Friday, April 17, 2015

Matinee Miliband was the winner said the judges, apart from the ones from the Sun, Mail and Telegraph who had gone to a different concert...

He leant forward onto the lectern and had he broken into 'one for my baby' the audience would have sighed.

Old Blue Eyes himself, Matinee Miliband at his favourite venue, the Central Methodist Hall for the final of Britain's hopefully got some talent somewhere. 

They were all there, Lulu's aunty, that woman who used to keep a welcome in the hillside and a not-so-waltzing Matilda. 
That bloke who played Dick Dastardly had also turned up but it was Old Blue/grey/brown (help Justine!) Eyes who won the night. 

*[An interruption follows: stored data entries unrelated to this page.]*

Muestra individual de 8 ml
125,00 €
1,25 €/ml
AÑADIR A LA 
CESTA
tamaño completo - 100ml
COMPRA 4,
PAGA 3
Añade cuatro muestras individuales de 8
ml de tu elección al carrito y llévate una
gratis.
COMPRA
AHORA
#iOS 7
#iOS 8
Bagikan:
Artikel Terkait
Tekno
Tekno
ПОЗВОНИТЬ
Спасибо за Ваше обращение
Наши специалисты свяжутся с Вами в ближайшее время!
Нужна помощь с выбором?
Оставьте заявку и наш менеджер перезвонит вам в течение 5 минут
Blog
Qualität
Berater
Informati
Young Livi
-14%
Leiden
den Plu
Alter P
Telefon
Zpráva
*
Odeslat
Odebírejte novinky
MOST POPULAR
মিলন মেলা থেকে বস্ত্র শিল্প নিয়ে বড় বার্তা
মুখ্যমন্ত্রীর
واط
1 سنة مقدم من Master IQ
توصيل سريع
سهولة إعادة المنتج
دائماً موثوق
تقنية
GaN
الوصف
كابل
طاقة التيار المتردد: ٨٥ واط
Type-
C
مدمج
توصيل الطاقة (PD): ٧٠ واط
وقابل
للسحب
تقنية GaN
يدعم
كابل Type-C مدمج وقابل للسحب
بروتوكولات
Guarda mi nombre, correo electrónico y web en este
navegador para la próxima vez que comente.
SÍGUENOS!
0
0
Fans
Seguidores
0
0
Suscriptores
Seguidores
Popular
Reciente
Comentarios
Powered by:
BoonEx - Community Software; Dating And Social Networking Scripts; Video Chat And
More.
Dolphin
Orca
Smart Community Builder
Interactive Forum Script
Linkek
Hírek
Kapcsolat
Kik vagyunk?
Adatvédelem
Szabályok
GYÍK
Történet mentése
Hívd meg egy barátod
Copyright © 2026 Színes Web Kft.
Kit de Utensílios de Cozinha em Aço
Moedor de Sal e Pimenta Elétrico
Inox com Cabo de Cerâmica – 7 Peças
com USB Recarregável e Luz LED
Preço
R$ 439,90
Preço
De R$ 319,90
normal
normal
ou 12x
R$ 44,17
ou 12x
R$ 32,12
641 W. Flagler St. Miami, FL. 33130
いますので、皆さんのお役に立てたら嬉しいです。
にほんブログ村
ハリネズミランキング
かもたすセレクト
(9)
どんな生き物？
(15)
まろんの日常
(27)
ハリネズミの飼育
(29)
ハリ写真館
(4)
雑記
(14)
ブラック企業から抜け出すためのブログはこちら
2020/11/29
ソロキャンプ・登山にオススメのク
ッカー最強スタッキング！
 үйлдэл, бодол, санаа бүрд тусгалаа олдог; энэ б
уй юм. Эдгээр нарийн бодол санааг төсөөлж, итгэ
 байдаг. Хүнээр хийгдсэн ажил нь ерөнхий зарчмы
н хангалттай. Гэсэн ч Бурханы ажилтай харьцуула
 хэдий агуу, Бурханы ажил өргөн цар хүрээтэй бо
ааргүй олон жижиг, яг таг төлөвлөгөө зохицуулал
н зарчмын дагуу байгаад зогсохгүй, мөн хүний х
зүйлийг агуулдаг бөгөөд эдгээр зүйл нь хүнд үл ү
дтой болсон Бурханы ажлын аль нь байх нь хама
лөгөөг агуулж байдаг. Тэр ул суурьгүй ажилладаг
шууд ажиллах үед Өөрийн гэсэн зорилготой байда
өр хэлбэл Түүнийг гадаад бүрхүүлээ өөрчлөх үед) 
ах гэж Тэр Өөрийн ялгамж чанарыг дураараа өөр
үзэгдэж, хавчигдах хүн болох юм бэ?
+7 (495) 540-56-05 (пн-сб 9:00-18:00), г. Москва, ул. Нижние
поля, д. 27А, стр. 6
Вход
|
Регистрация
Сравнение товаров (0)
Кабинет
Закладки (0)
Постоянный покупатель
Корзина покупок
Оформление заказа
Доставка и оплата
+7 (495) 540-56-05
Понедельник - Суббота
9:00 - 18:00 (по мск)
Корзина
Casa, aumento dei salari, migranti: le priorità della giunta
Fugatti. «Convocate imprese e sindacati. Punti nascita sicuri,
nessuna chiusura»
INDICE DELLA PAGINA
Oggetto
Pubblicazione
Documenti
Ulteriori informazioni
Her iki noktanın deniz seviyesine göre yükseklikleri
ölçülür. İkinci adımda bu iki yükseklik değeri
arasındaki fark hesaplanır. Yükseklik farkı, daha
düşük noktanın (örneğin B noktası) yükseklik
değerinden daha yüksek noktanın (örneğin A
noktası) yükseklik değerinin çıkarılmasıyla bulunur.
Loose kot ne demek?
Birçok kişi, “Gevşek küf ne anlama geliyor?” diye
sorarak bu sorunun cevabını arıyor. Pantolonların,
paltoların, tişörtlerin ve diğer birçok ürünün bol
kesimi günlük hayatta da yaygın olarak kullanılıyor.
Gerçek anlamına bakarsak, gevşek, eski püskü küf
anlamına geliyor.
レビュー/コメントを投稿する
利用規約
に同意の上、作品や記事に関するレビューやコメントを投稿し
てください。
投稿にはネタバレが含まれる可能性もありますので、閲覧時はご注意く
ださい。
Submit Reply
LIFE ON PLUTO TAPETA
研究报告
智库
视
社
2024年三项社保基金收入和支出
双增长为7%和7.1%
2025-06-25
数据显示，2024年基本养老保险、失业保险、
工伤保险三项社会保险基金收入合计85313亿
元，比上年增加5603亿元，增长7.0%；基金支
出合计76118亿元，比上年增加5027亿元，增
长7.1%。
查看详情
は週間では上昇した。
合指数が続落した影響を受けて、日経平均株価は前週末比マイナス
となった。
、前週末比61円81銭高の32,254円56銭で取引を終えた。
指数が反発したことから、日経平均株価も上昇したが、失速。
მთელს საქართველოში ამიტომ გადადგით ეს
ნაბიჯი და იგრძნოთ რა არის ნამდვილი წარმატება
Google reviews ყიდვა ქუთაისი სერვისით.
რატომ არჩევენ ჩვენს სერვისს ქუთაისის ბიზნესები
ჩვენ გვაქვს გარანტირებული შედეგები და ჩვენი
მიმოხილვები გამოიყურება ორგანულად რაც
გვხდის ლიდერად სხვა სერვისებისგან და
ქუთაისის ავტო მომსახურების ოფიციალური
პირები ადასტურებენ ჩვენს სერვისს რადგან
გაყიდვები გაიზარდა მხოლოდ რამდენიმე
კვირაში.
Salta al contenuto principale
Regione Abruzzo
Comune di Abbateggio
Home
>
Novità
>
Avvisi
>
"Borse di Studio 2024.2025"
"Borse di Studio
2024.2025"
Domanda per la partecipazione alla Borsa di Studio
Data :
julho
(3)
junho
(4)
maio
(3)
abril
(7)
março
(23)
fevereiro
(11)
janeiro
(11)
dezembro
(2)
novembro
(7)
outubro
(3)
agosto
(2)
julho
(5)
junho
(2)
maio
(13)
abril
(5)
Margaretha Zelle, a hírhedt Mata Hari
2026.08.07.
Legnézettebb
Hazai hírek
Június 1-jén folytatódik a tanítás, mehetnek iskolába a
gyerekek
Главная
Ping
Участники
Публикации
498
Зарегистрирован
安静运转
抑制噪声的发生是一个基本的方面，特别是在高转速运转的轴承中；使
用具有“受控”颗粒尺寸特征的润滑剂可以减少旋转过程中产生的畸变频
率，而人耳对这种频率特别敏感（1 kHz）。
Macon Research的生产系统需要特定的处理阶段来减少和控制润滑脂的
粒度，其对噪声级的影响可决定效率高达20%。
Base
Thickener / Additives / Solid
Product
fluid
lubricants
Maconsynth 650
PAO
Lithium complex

Not all the finalists turned up with Dave - not Brubeck, not Dozy, Beaky, Mitch and Titch's mate, but the other one, Prime Minister of Britain and Northern Ireland, double booked with the rotary. There was another bloke missing as well but nobody could remember his name. 

Anyway Ed was in fine enough voice for all of them. He teased, he grinned, he flashed (his teeth), his suit fitted and the mysterious white bit in his hair had been painted over. 

And then the MC stood up and Dimblebied the night. 

After that it was business as usual.

Scotland and Wales got together with the Greens to accuse Ed of being as bad as Dave. 

Nicola said her SNP would join Ed's band if he, pardon the pun, 'grew a pair' on the cuts. Ed demurred, thankful to be across the stage from his Scottish nightmare. 

Not-so-lucky Nigel was right next to her and got himself in such a state that he decided to insult the audience. Having somehow spotted they were all wearing 'Vote Putin' tee shirts he declared them biased. 

They agreed and booed him. 

By now nervous Nigel, spotting Nicola out of the corner of his eye, had retreated behind his lectern. 

Much more shouting followed with the woman from the outback -which she said was called Somers Town - getting really upset. 

But it was all 'eyes and teeth dear' from this new improved Ed. 

And then, just as suddenly. it was over. 
Matinee Miliband was the winner said the judges, apart from the ones from the Sun, Mail and Telegraph who had gone to a different concert. 

William Hague popped in to say his man Dave had really won by not turning up; this is a novel approach to elections and it remains to be seen how long it lasts. 

Oh and a bloke representing the bloke nobody could remember turned up but nobody really cared.